• [Exercise instructions]: Down to the final line, print the records again exactly.

(Records shown)

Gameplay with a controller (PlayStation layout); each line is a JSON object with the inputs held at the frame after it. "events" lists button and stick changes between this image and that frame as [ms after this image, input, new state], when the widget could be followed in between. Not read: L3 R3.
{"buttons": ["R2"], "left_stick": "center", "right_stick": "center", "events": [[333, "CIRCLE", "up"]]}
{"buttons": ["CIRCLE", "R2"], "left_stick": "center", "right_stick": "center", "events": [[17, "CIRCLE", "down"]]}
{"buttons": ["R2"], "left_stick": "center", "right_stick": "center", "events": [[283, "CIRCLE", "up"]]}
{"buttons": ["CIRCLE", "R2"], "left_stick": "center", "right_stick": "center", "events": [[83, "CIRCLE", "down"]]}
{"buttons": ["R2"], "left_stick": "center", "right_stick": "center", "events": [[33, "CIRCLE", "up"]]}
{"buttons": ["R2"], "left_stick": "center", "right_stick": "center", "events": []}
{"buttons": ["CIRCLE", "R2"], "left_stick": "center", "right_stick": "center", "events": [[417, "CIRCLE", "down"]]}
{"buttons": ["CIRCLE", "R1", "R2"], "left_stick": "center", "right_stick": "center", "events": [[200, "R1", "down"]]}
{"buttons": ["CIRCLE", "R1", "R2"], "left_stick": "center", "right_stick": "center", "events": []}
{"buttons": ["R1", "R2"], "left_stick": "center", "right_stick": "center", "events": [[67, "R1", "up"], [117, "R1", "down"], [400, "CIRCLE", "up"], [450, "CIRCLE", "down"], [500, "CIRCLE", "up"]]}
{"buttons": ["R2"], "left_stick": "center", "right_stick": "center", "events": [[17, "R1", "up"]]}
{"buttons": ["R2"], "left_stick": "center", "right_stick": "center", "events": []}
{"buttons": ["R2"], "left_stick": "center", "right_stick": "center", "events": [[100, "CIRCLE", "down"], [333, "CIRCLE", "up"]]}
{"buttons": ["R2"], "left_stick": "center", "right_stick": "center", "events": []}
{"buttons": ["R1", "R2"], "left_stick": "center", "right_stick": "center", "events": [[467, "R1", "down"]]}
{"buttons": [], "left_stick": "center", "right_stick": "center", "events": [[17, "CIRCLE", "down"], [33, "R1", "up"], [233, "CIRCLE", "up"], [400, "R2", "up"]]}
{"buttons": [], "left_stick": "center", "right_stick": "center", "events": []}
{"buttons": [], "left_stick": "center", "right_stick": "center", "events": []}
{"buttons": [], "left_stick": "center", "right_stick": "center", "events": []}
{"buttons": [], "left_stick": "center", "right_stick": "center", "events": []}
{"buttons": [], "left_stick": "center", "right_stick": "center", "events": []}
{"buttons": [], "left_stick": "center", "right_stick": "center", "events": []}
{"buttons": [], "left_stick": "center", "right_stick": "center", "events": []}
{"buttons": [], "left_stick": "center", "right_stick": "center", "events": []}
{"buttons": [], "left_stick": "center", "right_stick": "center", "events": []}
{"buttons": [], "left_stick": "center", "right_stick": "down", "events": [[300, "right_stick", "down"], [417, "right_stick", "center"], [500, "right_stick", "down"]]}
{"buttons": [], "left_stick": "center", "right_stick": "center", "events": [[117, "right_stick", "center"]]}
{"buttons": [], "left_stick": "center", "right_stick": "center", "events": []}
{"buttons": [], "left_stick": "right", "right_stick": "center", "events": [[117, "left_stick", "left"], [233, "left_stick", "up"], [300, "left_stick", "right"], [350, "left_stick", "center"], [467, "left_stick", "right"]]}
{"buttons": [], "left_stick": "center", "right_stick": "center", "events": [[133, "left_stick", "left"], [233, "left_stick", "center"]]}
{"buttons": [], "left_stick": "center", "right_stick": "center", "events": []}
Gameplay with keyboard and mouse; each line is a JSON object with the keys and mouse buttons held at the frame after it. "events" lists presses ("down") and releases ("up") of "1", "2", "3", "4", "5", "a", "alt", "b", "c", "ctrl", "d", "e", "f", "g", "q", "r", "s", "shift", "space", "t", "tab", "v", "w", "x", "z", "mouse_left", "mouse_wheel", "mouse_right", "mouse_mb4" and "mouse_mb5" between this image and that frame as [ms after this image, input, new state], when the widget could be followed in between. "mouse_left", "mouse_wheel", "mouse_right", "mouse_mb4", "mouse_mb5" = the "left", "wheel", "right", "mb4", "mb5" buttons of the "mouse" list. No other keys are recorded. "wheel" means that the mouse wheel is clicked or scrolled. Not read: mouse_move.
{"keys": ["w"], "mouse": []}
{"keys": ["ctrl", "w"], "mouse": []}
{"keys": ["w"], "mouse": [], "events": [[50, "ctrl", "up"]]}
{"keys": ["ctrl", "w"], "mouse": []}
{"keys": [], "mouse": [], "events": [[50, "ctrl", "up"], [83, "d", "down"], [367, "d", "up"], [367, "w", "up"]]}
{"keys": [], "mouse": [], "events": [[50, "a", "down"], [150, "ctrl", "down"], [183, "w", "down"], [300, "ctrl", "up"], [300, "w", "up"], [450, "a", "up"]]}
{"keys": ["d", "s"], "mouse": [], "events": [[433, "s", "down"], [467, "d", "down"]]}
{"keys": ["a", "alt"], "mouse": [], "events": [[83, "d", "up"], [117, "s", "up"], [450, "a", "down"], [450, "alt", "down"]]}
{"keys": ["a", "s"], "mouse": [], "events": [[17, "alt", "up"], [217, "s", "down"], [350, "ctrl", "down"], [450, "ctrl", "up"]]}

(End Records shown)

• [Problem solution]:
Gameplay with a controller (PlayStation layout); each line is a JSON object with the inputs held at the frame after it. "events" lists button and stick changes between this image and that frame as [ms after this image, input, new state], when the widget could be followed in between. Not read: L3 R3.
{"buttons": ["R2"], "left_stick": "center", "right_stick": "center", "events": [[333, "CIRCLE", "up"]]}
{"buttons": ["CIRCLE", "R2"], "left_stick": "center", "right_stick": "center", "events": [[17, "CIRCLE", "down"]]}
{"buttons": ["R2"], "left_stick": "center", "right_stick": "center", "events": [[283, "CIRCLE", "up"]]}
{"buttons": ["CIRCLE", "R2"], "left_stick": "center", "right_stick": "center", "events": [[83, "CIRCLE", "down"]]}
{"buttons": ["R2"], "left_stick": "center", "right_stick": "center", "events": [[33, "CIRCLE", "up"]]}
{"buttons": ["R2"], "left_stick": "center", "right_stick": "center", "events": []}
{"buttons": ["CIRCLE", "R2"], "left_stick": "center", "right_stick": "center", "events": [[417, "CIRCLE", "down"]]}
{"buttons": ["CIRCLE", "R1", "R2"], "left_stick": "center", "right_stick": "center", "events": [[200, "R1", "down"]]}
{"buttons": ["CIRCLE", "R1", "R2"], "left_stick": "center", "right_stick": "center", "events": []}
{"buttons": ["R1", "R2"], "left_stick": "center", "right_stick": "center", "events": [[67, "R1", "up"], [117, "R1", "down"], [400, "CIRCLE", "up"], [450, "CIRCLE", "down"], [500, "CIRCLE", "up"]]}
{"buttons": ["R2"], "left_stick": "center", "right_stick": "center", "events": [[17, "R1", "up"]]}
{"buttons": ["R2"], "left_stick": "center", "right_stick": "center", "events": []}
{"buttons": ["R2"], "left_stick": "center", "right_stick": "center", "events": [[100, "CIRCLE", "down"], [333, "CIRCLE", "up"]]}
{"buttons": ["R2"], "left_stick": "center", "right_stick": "center", "events": []}
{"buttons": ["R1", "R2"], "left_stick": "center", "right_stick": "center", "events": [[467, "R1", "down"]]}
{"buttons": [], "left_stick": "center", "right_stick": "center", "events": [[17, "CIRCLE", "down"], [33, "R1", "up"], [233, "CIRCLE", "up"], [400, "R2", "up"]]}
{"buttons": [], "left_stick": "center", "right_stick": "center", "events": []}
{"buttons": [], "left_stick": "center", "right_stick": "center", "events": []}
{"buttons": [], "left_stick": "center", "right_stick": "center", "events": []}
{"buttons": [], "left_stick": "center", "right_stick": "center", "events": []}
{"buttons": [], "left_stick": "center", "right_stick": "center", "events": []}
{"buttons": [], "left_stick": "center", "right_stick": "center", "events": []}
{"buttons": [], "left_stick": "center", "right_stick": "center", "events": []}
{"buttons": [], "left_stick": "center", "right_stick": "center", "events": []}
{"buttons": [], "left_stick": "center", "right_stick": "center", "events": []}
{"buttons": [], "left_stick": "center", "right_stick": "down", "events": [[300, "right_stick", "down"], [417, "right_stick", "center"], [500, "right_stick", "down"]]}
{"buttons": [], "left_stick": "center", "right_stick": "center", "events": [[117, "right_stick", "center"]]}
{"buttons": [], "left_stick": "center", "right_stick": "center", "events": []}
{"buttons": [], "left_stick": "right", "right_stick": "center", "events": [[117, "left_stick", "left"], [233, "left_stick", "up"], [300, "left_stick", "right"], [350, "left_stick", "center"], [467, "left_stick", "right"]]}
{"buttons": [], "left_stick": "center", "right_stick": "center", "events": [[133, "left_stick", "left"], [233, "left_stick", "center"]]}
{"buttons": [], "left_stick": "center", "right_stick": "center", "events": []}
Gameplay with keyboard and mouse; each line is a JSON object with the keys and mouse buttons held at the frame after it. "events" lists presses ("down") and releases ("up") of "1", "2", "3", "4", "5", "a", "alt", "b", "c", "ctrl", "d", "e", "f", "g", "q", "r", "s", "shift", "space", "t", "tab", "v", "w", "x", "z", "mouse_left", "mouse_wheel", "mouse_right", "mouse_mb4" and "mouse_mb5" between this image and that frame as [ms after this image, input, new state], when the widget could be followed in between. "mouse_left", "mouse_wheel", "mouse_right", "mouse_mb4", "mouse_mb5" = the "left", "wheel", "right", "mb4", "mb5" buttons of the "mouse" list. No other keys are recorded. "wheel" means that the mouse wheel is clicked or scrolled. Not read: mouse_move.
{"keys": ["w"], "mouse": []}
{"keys": ["ctrl", "w"], "mouse": []}
{"keys": ["w"], "mouse": [], "events": [[50, "ctrl", "up"]]}
{"keys": ["ctrl", "w"], "mouse": []}
{"keys": [], "mouse": [], "events": [[50, "ctrl", "up"], [83, "d", "down"], [367, "d", "up"], [367, "w", "up"]]}
{"keys": [], "mouse": [], "events": [[50, "a", "down"], [150, "ctrl", "down"], [183, "w", "down"], [300, "ctrl", "up"], [300, "w", "up"], [450, "a", "up"]]}
{"keys": ["d", "s"], "mouse": [], "events": [[433, "s", "down"], [467, "d", "down"]]}
{"keys": ["a", "alt"], "mouse": [], "events": [[83, "d", "up"], [117, "s", "up"], [450, "a", "down"], [450, "alt", "down"]]}
{"keys": ["a", "s"], "mouse": [], "events": [[17, "alt", "up"], [217, "s", "down"], [350, "ctrl", "down"], [450, "ctrl", "up"]]}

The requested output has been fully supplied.